In 2019, CAYA received a renewed mandate in the BC provincial budget from the Ministry of Social Development and Poverty Reduction to continue to the important work of addressing the needs of adults in BC with severe communication disabilities. The official news release from the Government of BC may be viewed here.
This welcome funding will allow CAYA to continue to provide communication devices and services to people with complex communication disabilities in BC until March 31st, 2022.
There is a wait list for service. As of July 2019, the wait-time for service is…
an average of 9 months,
a range from 2-to-26 months.
CAYA operates on 3 intake cycles per year. To ensure that we address the needs of individuals with fairness and responsiveness, Requests for Service will continue to be triaged and activated based on a range of individual factors including:
- urgency (e.g. terminal diagnosis, imminent loss of housing or employment due to loss of communication)
- geographical factors (CAYA provides service across BC, to keep costs down we cluster visits to remote regions)
- transition factors (enabling individuals to smoothly leave school, or move from institutional to individual living situations)
- length of time on waitlist
- other factors as identified
Approximately 50% of CAYA clients have congenital disabilities, and 50% have later acquired disabilities.

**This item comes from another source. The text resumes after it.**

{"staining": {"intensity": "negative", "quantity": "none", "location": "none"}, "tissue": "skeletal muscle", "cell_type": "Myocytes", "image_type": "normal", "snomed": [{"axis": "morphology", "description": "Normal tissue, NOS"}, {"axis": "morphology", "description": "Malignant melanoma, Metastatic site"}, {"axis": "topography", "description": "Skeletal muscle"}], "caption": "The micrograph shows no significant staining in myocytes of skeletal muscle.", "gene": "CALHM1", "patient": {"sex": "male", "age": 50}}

“There is so much that I do in my daily life that would be impossible if I didn’t have a voice. Sure, my voice comes in the form of a communication device, but it’s just as effective and just as important to me as anyone else’s voice. From being able to communicate my everyday needs to caring for and having relationships with those around me, without a voice, it would all be impossible and I would feel very isolated and very frustrated.”
Who are CAYA Clients
CAYA clients have either never had or have recently lost the capacity for functional speech. The origins of these problems stem from problems at birth (e.g. cerebral palsy) or genetic conditions (e.g. Down’s Syndrome) or acquired conditions (e.g. traumatic brain injury, ALS). Most CAYA clients have long-standing communication disabilities and CAYA is there to ensure that they have the communication supports to build an adult life of the greatest possible independence. Teams who support CAYA Clients must agree to participate in the assessment process and continue the implementation of the communication system on a daily/regular basis as part of the Personal Support Plan.
“I am a disabled man with a mission to make aware to all people that I have a neurological disorder, however, it does not consume my being. This is just one piece of my puzzle, and it only makes me human.”